We cross the bracket of black rock, that is Zoji La, ride around the shoulder of the mountain and are greeted with a spectacular view. That of the wide open and extremely green Sonmarg valley, a few thousand feet below. It’s almost a sheer drop and it’s a very steep and narrow road descending into the valley. This should be fun.
We are stopped by a group of soldiers atop a boulder by the side of the road for some random checking. They’re really courteous, offering us water and chai while making small talk to check if there’s anything suspicious about us. Though I doubt potential trouble makers in the valley would pick as conspicuous a mode of travel as Enfield motorcycles.

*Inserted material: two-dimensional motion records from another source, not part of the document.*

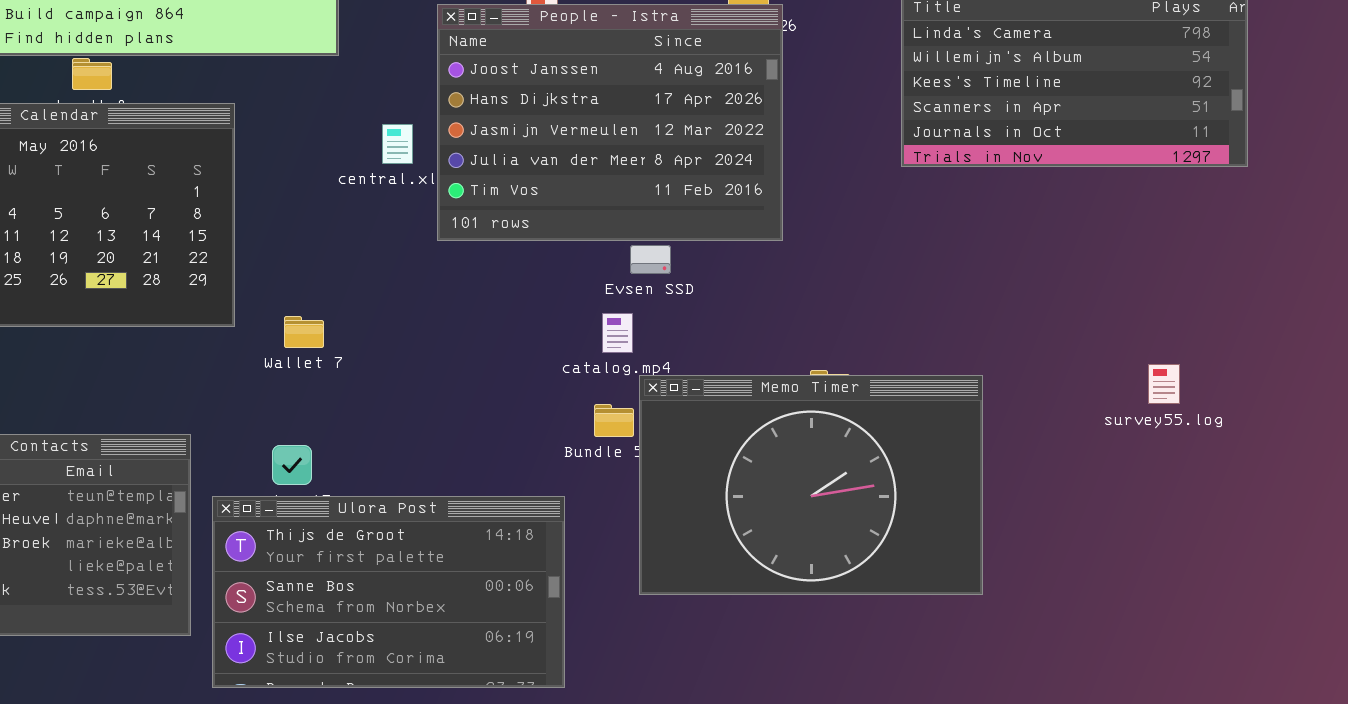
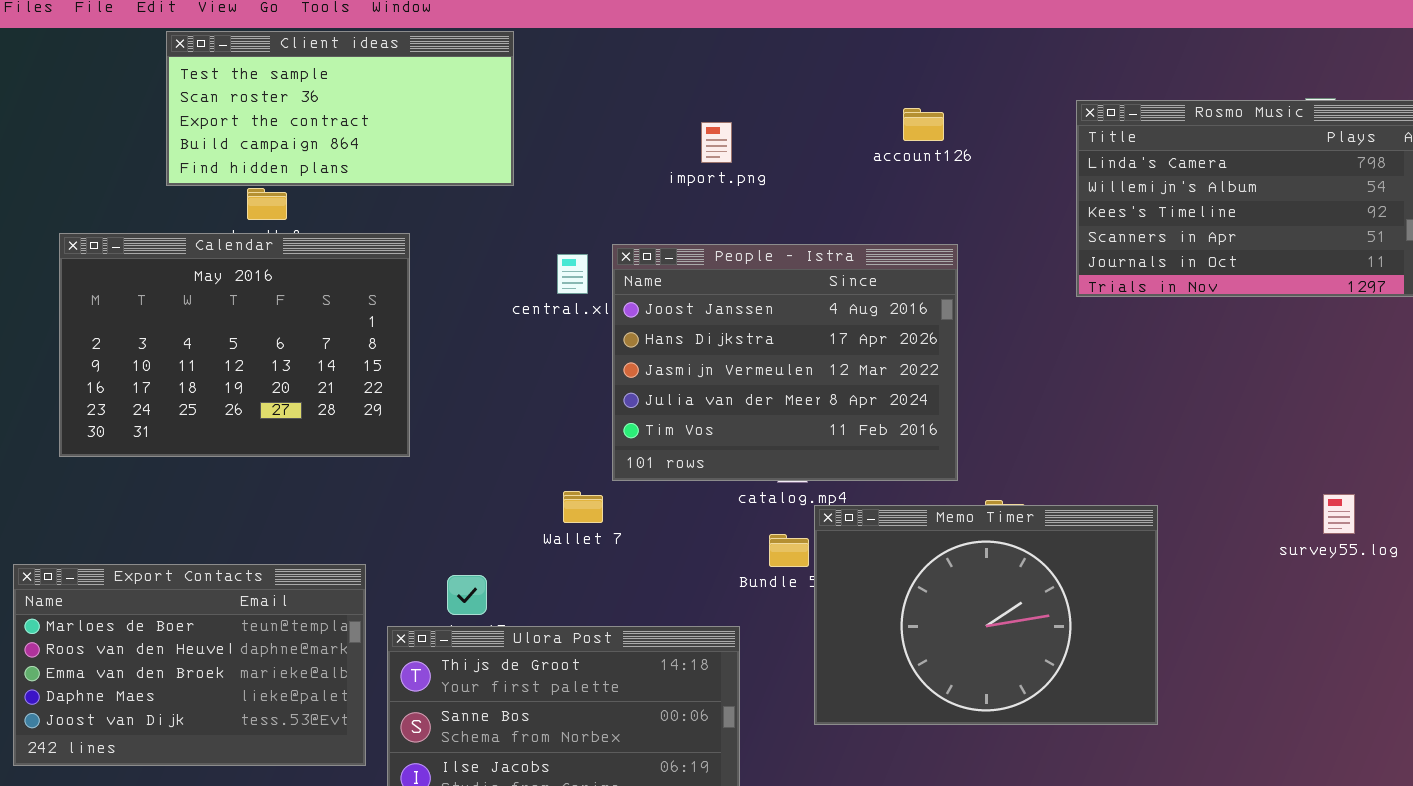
People - Istra: [437,4,783,241] -> [612,244,958,481], moved
Wallet 7: [284,316,324,348] -> [563,491,603,523], moved

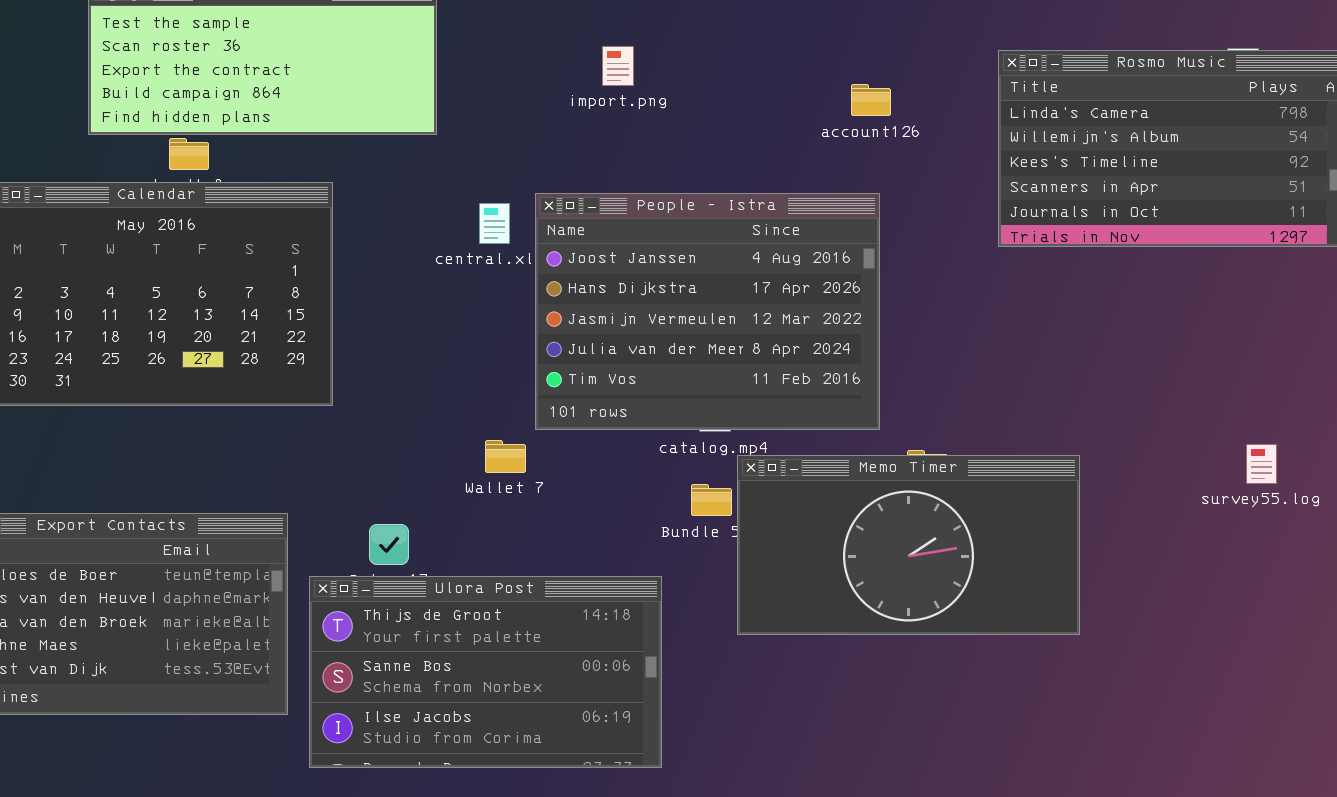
account126: [903,108,944,141] -> [851,84,891,116], moved
import.png: [701,122,732,163] -> [602,46,634,86], moved
Memo Timer: [814,505,1158,725] -> [737,455,1080,635], resized

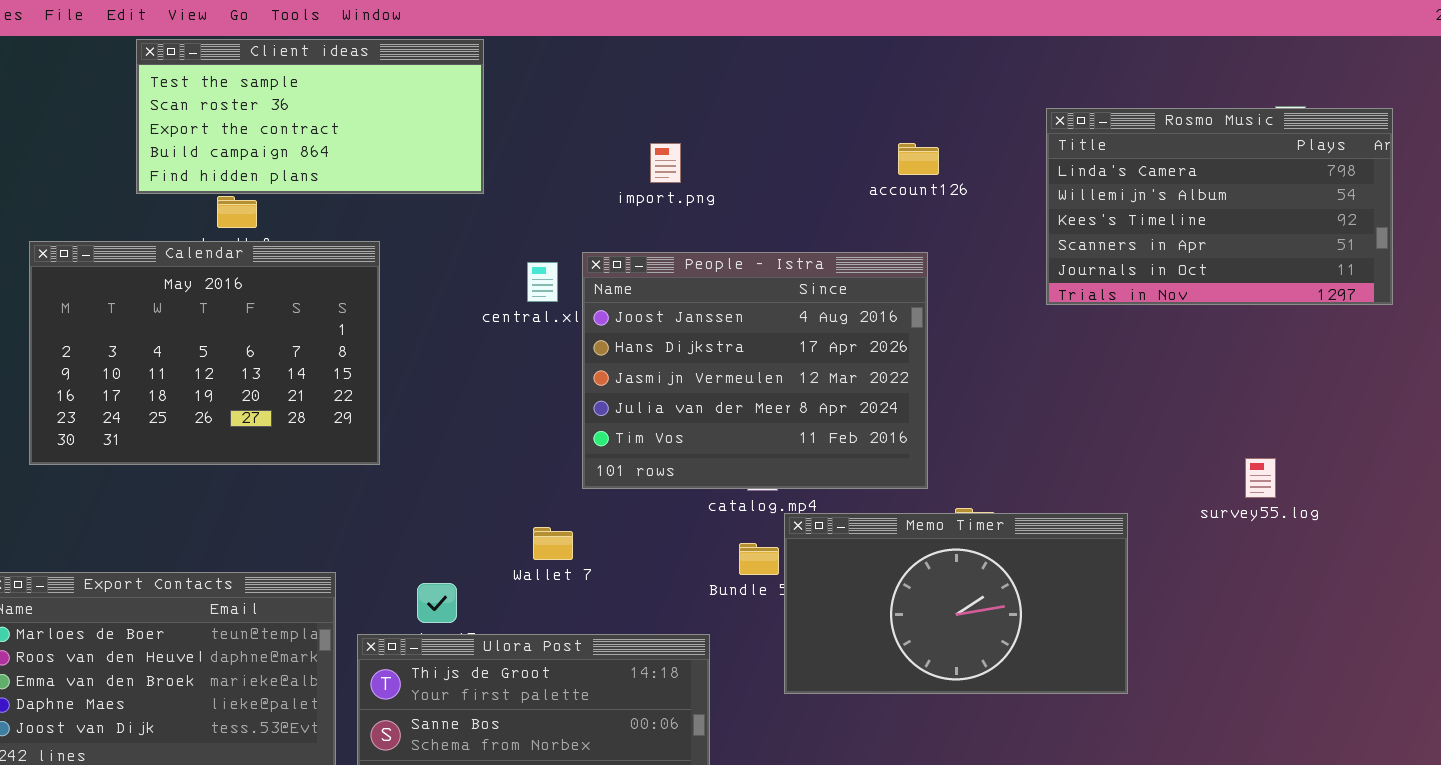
import.png: [602,46,634,86] -> [650,143,681,183], moved
Wallet 7: [485,440,526,473] -> [533,527,573,560], moved
survey55.log: [1246,444,1277,484] -> [1245,458,1276,498], moved

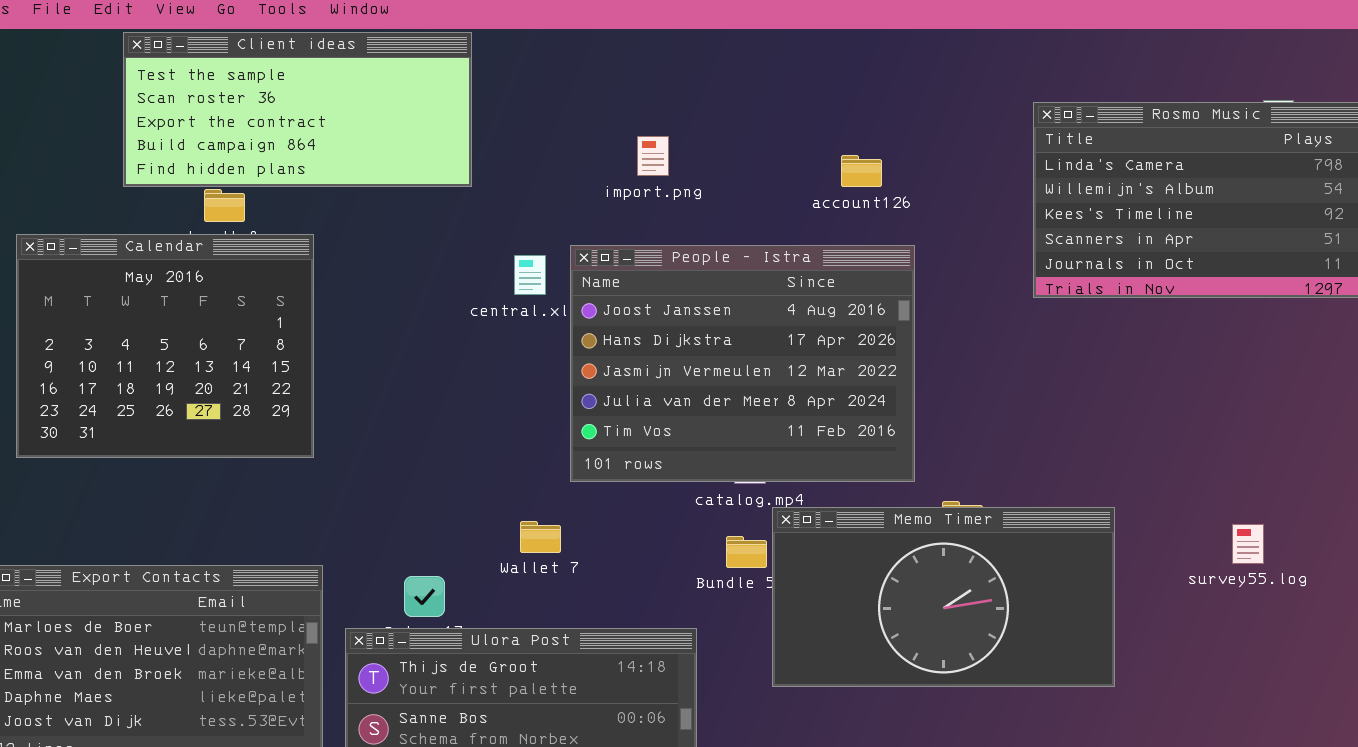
account126: [898,143,939,175] -> [841,155,882,187], moved
Calendar: [29,241,380,465] -> [16,234,314,458], resized
survey55.log: [1245,458,1276,498] -> [1232,524,1264,564], moved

The descent into Sonmarg is incredible…as the altitude drops, the oxygen levels rapidly rise. It’s dramatic, what happens to bike and biker alike here. While our lungs fill up, after almost two weeks, the engine also gets a fresh, clean burst of oxygen rich air. Suddenly, power that you had forgotten, surges forth on twisting the accelerator grip and the bike lunges like a caged cougar set free. Fuckin’ Brilliant…is all I can say.
This reintroduction to BHP, is all it takes to make short work of the otherwise tedious journey to Srinagar from this point onward. The road is good, but there is huge traffic so we zip past, weaving in and out of the endless rows of cars. After what we have ridden through, this seems like a cakewalk.
Srinagar is still a lovely city, but there are some sort of police or paramilitary personnel every 40 yards or so. There is some nervousness, especially around the only place we buy alcohol from. The Govt. hotel with the only licensed liquor shop. Tourism has revived a bit here but nothing compared to the past glory. We stay at lovely, relatively plush hotel, called the Akbar International which looks like an old converted mansion. We get our own valet and room service etc at rates, even fleabag motel owners in Delhi would scoff at.
As we unload our bikes in the hotel driveway, an old car with an old Sikh couple pulls up beside us. As the lady makes her way indoors, the old gent guesses I’m a Punjabi as well since he asks me, in Punjabi, where we’re coming from and where we’re headed. I give him the 3 minute download of our journey.
He looks at me, eyes sparkling, yet wistful and tells me…”changa hai beta..khoob aishaan karo. Ae bada rangeen time hunda ae zindagi da..” (this is great son, have a blast…youth is a really colourful time of one’s life). Not something we haven’t all heard before, but something about the way he said it, really made an impression.
As we settle down and start the daily drinking ritual, I feel lucky to be able to do this now and know it won’t seem terribly long, before I’ll be the old man, reliving this trip, telling some guy to really make the most of his youth before family, mortgages, medical bills, grocery shopping and incessant and frequently trite social compulsions rob him of it.
Tomorrow, we would be heading to Pathankot and this was our last night in the Himalayas. This ride was almost done.